Altmire has also taken some heat from the GOP and rightwing tea baggers. They are opposing any reform, playing on the fears of people who have insurance, however shaky it may be, that all-inclusive reform will mean their piece of the insurance pie will shrink. Some of these fall prey to the Ron Paul libertarians, who claim the way to get economic relief and counter the recession is to cut taxes and social benefits to near zero.
“We’re in a bind for the time being,” said one trade unionist. “We can put some heat on Jason, even run against him in the primary. But we don’t want to take him down unless we have someone better who can win. We don’t want Melissa Hart or any of the Republicans back. But now’s the time to start looking.” Hart held the office earlier, before she was defeated by Altmire.”

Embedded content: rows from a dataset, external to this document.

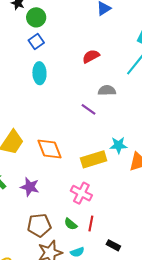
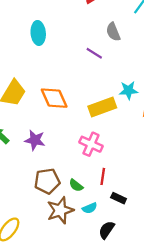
cyan ellipse: (39, 73) -> (38, 33), moved
gray semicircle: (107, 90) -> (113, 32), turned -108
green semicircle: (71, 224) -> (76, 185), moved
black rectangle: (113, 245) -> (119, 198), moved

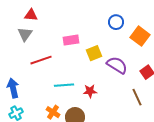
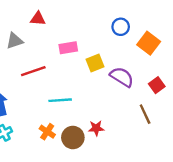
red triangle: (31, 15) -> (38, 19), moved
gray triangle: (25, 34) -> (15, 41), turned 35
red star: (90, 91) -> (96, 128), moved

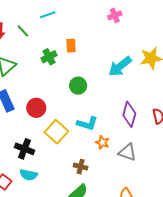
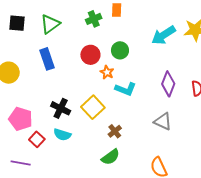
red circle: (36, 108) -> (90, 55), moved
yellow square: (56, 132) -> (93, 107), moved
orange star: (102, 142) -> (107, 72), moved
brown cross: (81, 167) -> (115, 131), turned 32

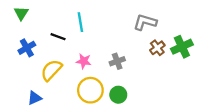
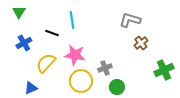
green cross: (182, 47) -> (164, 70), moved
pink star: (84, 61) -> (75, 55), size x1.5
gray cross: (117, 61) -> (105, 68), moved
green circle: (118, 95) -> (117, 87), moved

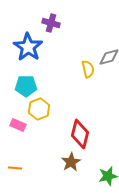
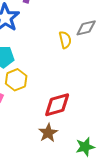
red diamond: (80, 134) -> (57, 105), turned 60

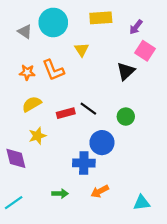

Sister Mary Morgan of the Sisters of St. Joseph was the wrap-up speaker before the crowd crammed into the offices. She took Altmire to task for a failure of courage, asserting she knew it was not easy to stand up to wealthy conservatives in the suburbs, and was upset over his vote. “I just couldn’t believe it,” she said, “I love the man. I love Jason Altmire. I was just deeply disappointed.”
This gathering was far from satisfied with the current legislation, even as they were backing it. Every time ‘single payer’ or ‘Medicare for All’ was mentioned, it got applause. The city councils of Aliquippa and Ambridge, as well as the nearby village of South Heights, had all come out for HR 676, and delivered resolutions to the Congressman. The mood was one of settling in for a long and complex fight, and none of these people would be sitting on the sidelines.
It’s a shame how this issue that should bring us all together divides us. Altmire, to his credit says he doesent like that this bill isnt paid for. I think that thats an honorable position. The problem is that it’s hard to trust someone that slept with the enemy. All I know is that it needs fixed. I dont trust pelosi, Altmire,or any republicans. Whats the answer? The fact that Pelosi even breaths bothers me.She is a sickening liberal.What good ever came from California? She should have never been chosen as speaker. And Boener is a real peach too.What a set of bookends.I believe the whole damn system is morally bankrupt.Whoever brokers a deal and brings this thing together should be anointed king. I am affraid with all these playes involved we will be destroyed as a nation in 20 years. God help us!
It’s too bad Altmire was instrumental in reducing the public option so that it wouldn’t be any real challenge to insurance companies’ profits. That’s what makes his positiom dishonorable.
The general public was very much in favor of a Medicare like option.
If the cost of healthcare reform was really and truly his main concern, then he would be critical of insurance companies profits. What do they contribute to our healthcare? And what do they cost?
Let’s have the congressional Budget Office score that, Congressman Altmire.